Das Problem: Bei den zum Einsatz kommenden Diamantwerkzeugen setzt sich das Werkzeug nach einiger Zeit zu. Somit nimmt die Güte des Werkzeugs ab und auf der Linsenoberfläche werden zunehmend Bearbeitungsspuren generiert, welche die Qualität der Oberflächenbeschaffenheit mindern. In Bild 2 ist eine Gegenüberstellung von Linsenoberflächen zu sehen, welche mit Drehwerkzeugen unterschiedlicher Werkzeuggüte bearbeitet wurden. Da der Lebenszyklus eines Drehwerkzeugs nicht sicher vorhersehbar ist, kann bislang auf eine vorzeitige Unterschreitung der benötigten Werkzeuggüte nicht sofort reagiert oder vorausschauend agiert werden. Die Wertschöpfung an den Gläsern wird deshalb durch die folgende Politur unabhängig von der eingehenden Qualität fortgesetzt, da die erste Qualitätskontrolle bisher erst nach dem Poliervorgang stattfindet.

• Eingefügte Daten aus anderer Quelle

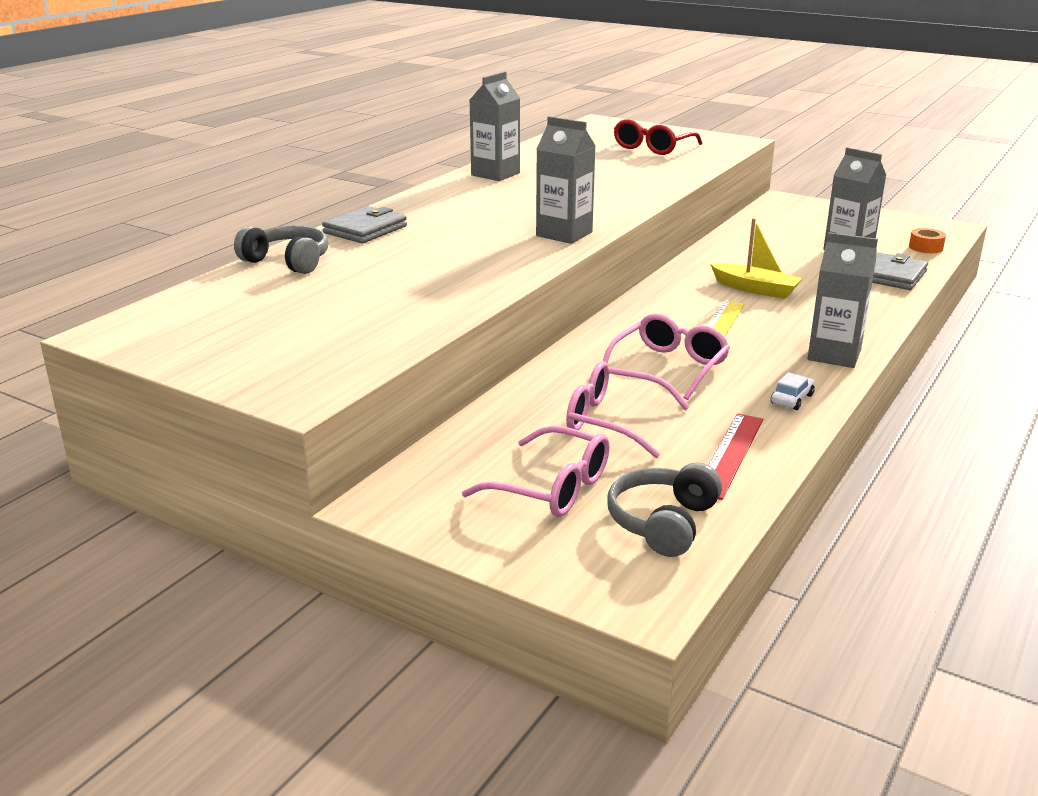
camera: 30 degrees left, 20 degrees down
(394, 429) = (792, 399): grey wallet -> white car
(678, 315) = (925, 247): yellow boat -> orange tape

Im Rahmen eines Forschungsprojekts wurde an der Technischen Hochschule Deg-gendorf ein optisches Messsystem aufgebaut. Bild 1 zeigt den Versuchsstand des Prototyps. Damit sollen sich gedrehte Kunststofflinsen auf ihre Oberflächenrauheit im Fertigungsablauf direkt nach dem Drehen prüfen lassen. Weil von der Oberflächenrauheit auf die Güte des Diamantwerkzeugs geschlossen werden kann, ist bei der Brillenglasherstellung mit dem entwickelten Messsystem eine indirekte Überwachung der Werkzeuggüte möglich.